_Task requirements_: Output only the lines below from the one containing "[187,65,539,79] [76,85,201,99] three" to the one containing "[132,146,147,156] 12 ->", exactly as written, both ends kept.

_Dataset excerpts_:
= = = =
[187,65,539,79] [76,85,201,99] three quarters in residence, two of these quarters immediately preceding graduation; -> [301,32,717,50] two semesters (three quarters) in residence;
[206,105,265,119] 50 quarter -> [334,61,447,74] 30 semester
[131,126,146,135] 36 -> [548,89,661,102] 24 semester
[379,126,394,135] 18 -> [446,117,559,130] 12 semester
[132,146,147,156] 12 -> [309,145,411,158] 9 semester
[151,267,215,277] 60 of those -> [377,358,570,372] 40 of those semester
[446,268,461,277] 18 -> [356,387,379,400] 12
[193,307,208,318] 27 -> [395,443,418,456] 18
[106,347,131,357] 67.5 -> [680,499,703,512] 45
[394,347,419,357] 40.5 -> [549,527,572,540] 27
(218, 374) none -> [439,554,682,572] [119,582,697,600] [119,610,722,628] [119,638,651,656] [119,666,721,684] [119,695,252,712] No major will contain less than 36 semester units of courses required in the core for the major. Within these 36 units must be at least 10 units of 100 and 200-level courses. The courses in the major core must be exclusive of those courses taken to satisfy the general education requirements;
= = = =
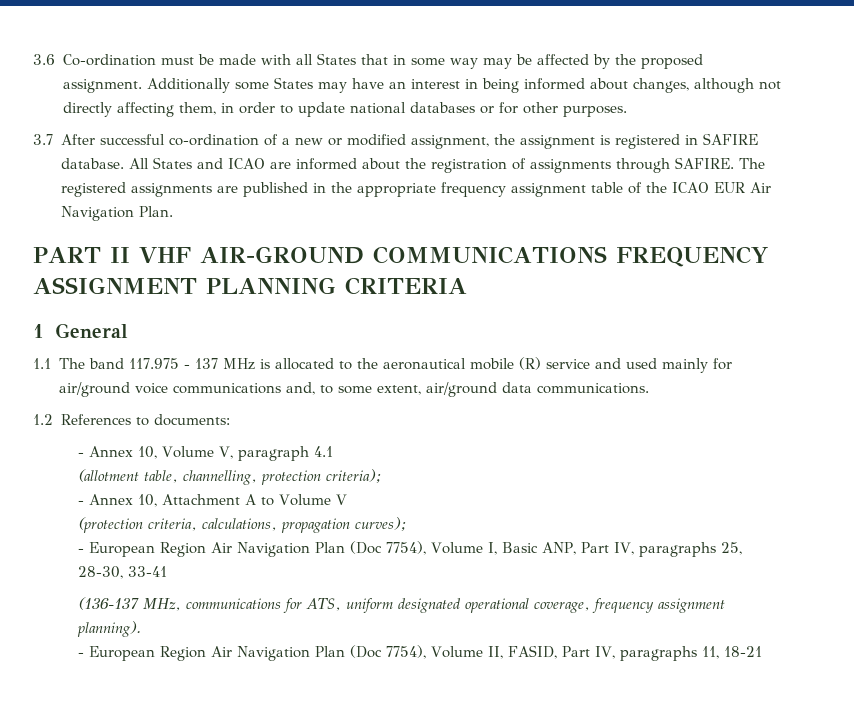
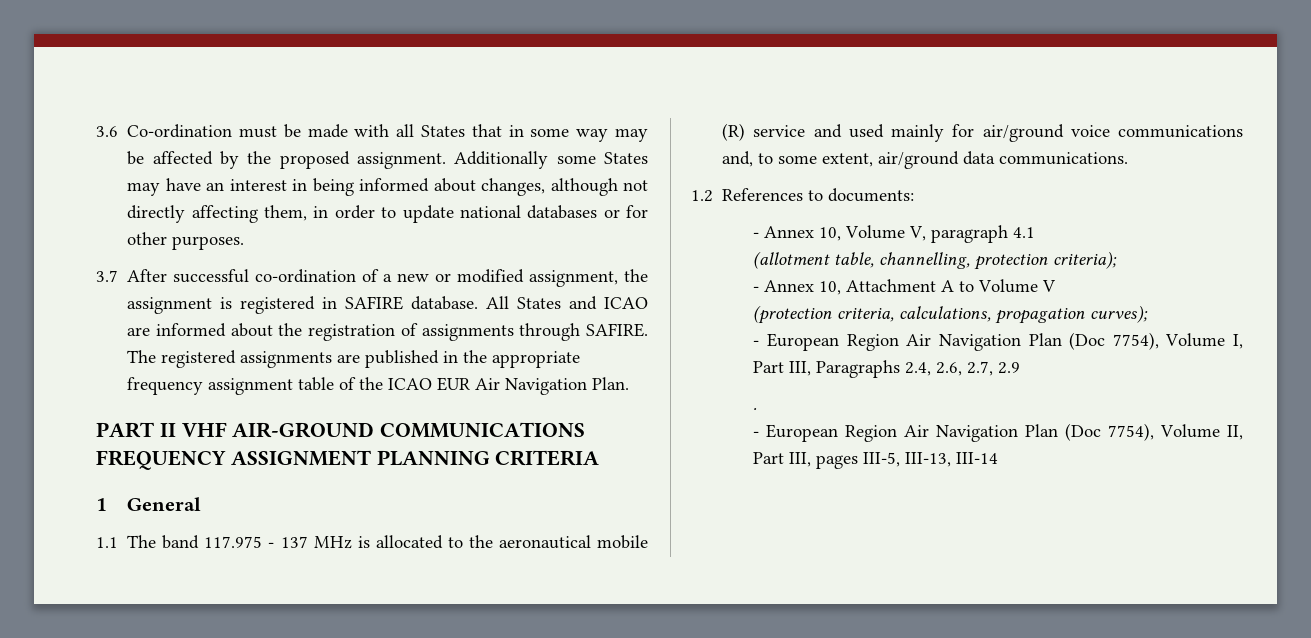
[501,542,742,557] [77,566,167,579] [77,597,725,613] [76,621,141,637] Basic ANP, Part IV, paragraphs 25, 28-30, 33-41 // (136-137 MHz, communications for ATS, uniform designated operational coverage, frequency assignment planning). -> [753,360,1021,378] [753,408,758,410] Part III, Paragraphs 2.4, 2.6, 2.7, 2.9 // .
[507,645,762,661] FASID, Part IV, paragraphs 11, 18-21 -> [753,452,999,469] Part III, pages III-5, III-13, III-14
= = = =
_Solution to the exercise_:
[187,65,539,79] [76,85,201,99] three quarters in residence, two of these quarters immediately preceding graduation; -> [301,32,717,50] two semesters (three quarters) in residence;
[206,105,265,119] 50 quarter -> [334,61,447,74] 30 semester
[131,126,146,135] 36 -> [548,89,661,102] 24 semester
[379,126,394,135] 18 -> [446,117,559,130] 12 semester
[132,146,147,156] 12 -> [309,145,411,158] 9 semester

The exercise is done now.